急拡大するふるさと納税を巡り、総務省が行きすぎた地方自治体の対応に目を光らせている。高額の返礼品や地域と無関係な品を贈るケースが目に付くため、今春にも自治体に是正を促す。16日は2016年分所得税の確定申告受け付けがスタートした日。ふるさと納税本来の趣旨を踏まえ、適切な納税意識と地域活性化への貢献のバランスが問題視されている。

総務省がふるさと納税における過度な返礼品を巡って地方自治体に是正を指導するようです。私は「地域に無関係な返礼品」の自粛は理解しますが、「高額な返礼品」をNGとすることには大反対です。単純に税収だけを抜粋して考えているから、このようにおかしな方向への舵取りになってしまうのです。
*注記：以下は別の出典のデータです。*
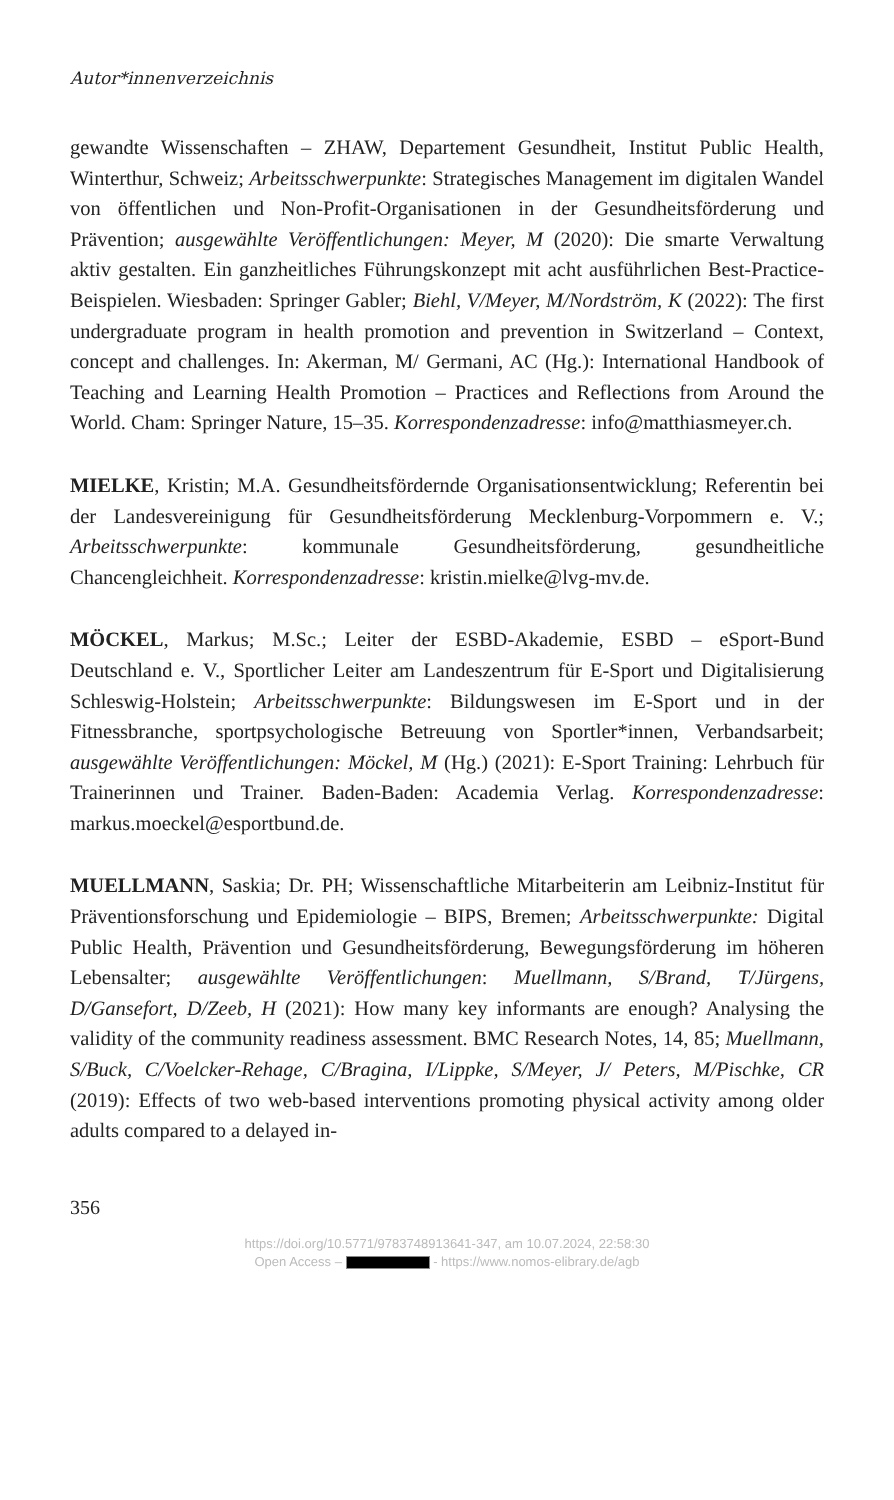Autor*innenverzeichnis
gewandte Wissenschaften – ZHAW, Departement Gesundheit, Institut Public Health, Winterthur, Schweiz; Arbeitsschwerpunkte: Strategisches Management im digitalen Wandel von öffentlichen und Non-Profit-Organisationen in der Gesundheitsförderung und Prävention; ausgewählte Veröffentlichungen: Meyer, M (2020): Die smarte Verwaltung aktiv gestalten. Ein ganzheitliches Führungskonzept mit acht ausführlichen Best-Practice-Beispielen. Wiesbaden: Springer Gabler; Biehl, V/Meyer, M/Nordström, K (2022): The first undergraduate program in health promotion and prevention in Switzerland – Context, concept and challenges. In: Akerman, M/ Germani, AC (Hg.): International Handbook of Teaching and Learning Health Promotion – Practices and Reflections from Around the World. Cham: Springer Nature, 15–35. Korrespondenzadresse: info@matthiasmeyer.ch.
MIELKE, Kristin; M.A. Gesundheitsfördernde Organisationsentwicklung; Referentin bei der Landesvereinigung für Gesundheitsförderung Mecklenburg-Vorpommern e. V.; Arbeitsschwerpunkte: kommunale Gesundheitsförderung, gesundheitliche Chancengleichheit. Korrespondenzadresse: kristin.mielke@lvg-mv.de.
MÖCKEL, Markus; M.Sc.; Leiter der ESBD-Akademie, ESBD – eSport-Bund Deutschland e. V., Sportlicher Leiter am Landeszentrum für E-Sport und Digitalisierung Schleswig-Holstein; Arbeitsschwerpunkte: Bildungswesen im E-Sport und in der Fitnessbranche, sportpsychologische Betreuung von Sportler*innen, Verbandsarbeit; ausgewählte Veröffentlichungen: Möckel, M (Hg.) (2021): E-Sport Training: Lehrbuch für Trainerinnen und Trainer. Baden-Baden: Academia Verlag. Korrespondenzadresse: markus.moeckel@esportbund.de.
MUELLMANN, Saskia; Dr. PH; Wissenschaftliche Mitarbeiterin am Leibniz-Institut für Präventionsforschung und Epidemiologie – BIPS, Bremen; Arbeitsschwerpunkte: Digital Public Health, Prävention und Gesundheitsförderung, Bewegungsförderung im höheren Lebensalter; ausgewählte Veröffentlichungen: Muellmann, S/Brand, T/Jürgens, D/Gansefort, D/Zeeb, H (2021): How many key informants are enough? Analysing the validity of the community readiness assessment. BMC Research Notes, 14, 85; Muellmann, S/Buck, C/Voelcker-Rehage, C/Bragina, I/Lippke, S/Meyer, J/ Peters, M/Pischke, CR (2019): Effects of two web-based interventions promoting physical activity among older adults compared to a delayed in-
356
https://doi.org/10.5771/9783748913641-347, am 10.07.2024, 22:58:30
Open Access – - https://www.nomos-elibrary.de/agb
そもそも、一般的に「ふるさと納税」と呼ばれる寄付制度がスタートした経緯に立ち戻るべきなのです。ふるさと納税制度を、税収減が財政を圧迫している自治体の問題打開策としてとらえるのならば、自治体が知恵を絞って税収を上げた高額返礼品はアリだと私は断言します。私も昨年は5つの地方自治体にふるさと納税を行い、美味しい肉や地酒を返礼品として頂きました。その結果、返礼品目当てで知った自治体だったのに、その町に行ってみたいと興味が湧いた事実があります。返礼品を生産する業者にとっても絶好のアピールチャンスのはずです。税収以外にも副次的に産業活性化につなげることもできる優れた制度なのです。

(ナカモト)

ふるさと納税・・・自治体に寄付すると、2千円を超える額が個人住民税などから控除(減税)される制度。返礼品を用意した自治体に寄付すれば、事実上2千円の自己負担で返礼品を得られる。高所得者ほど控除される寄付額の上限が高く、より豪華な返礼品も入手できる。地方活性化を目的に2008年に導入された。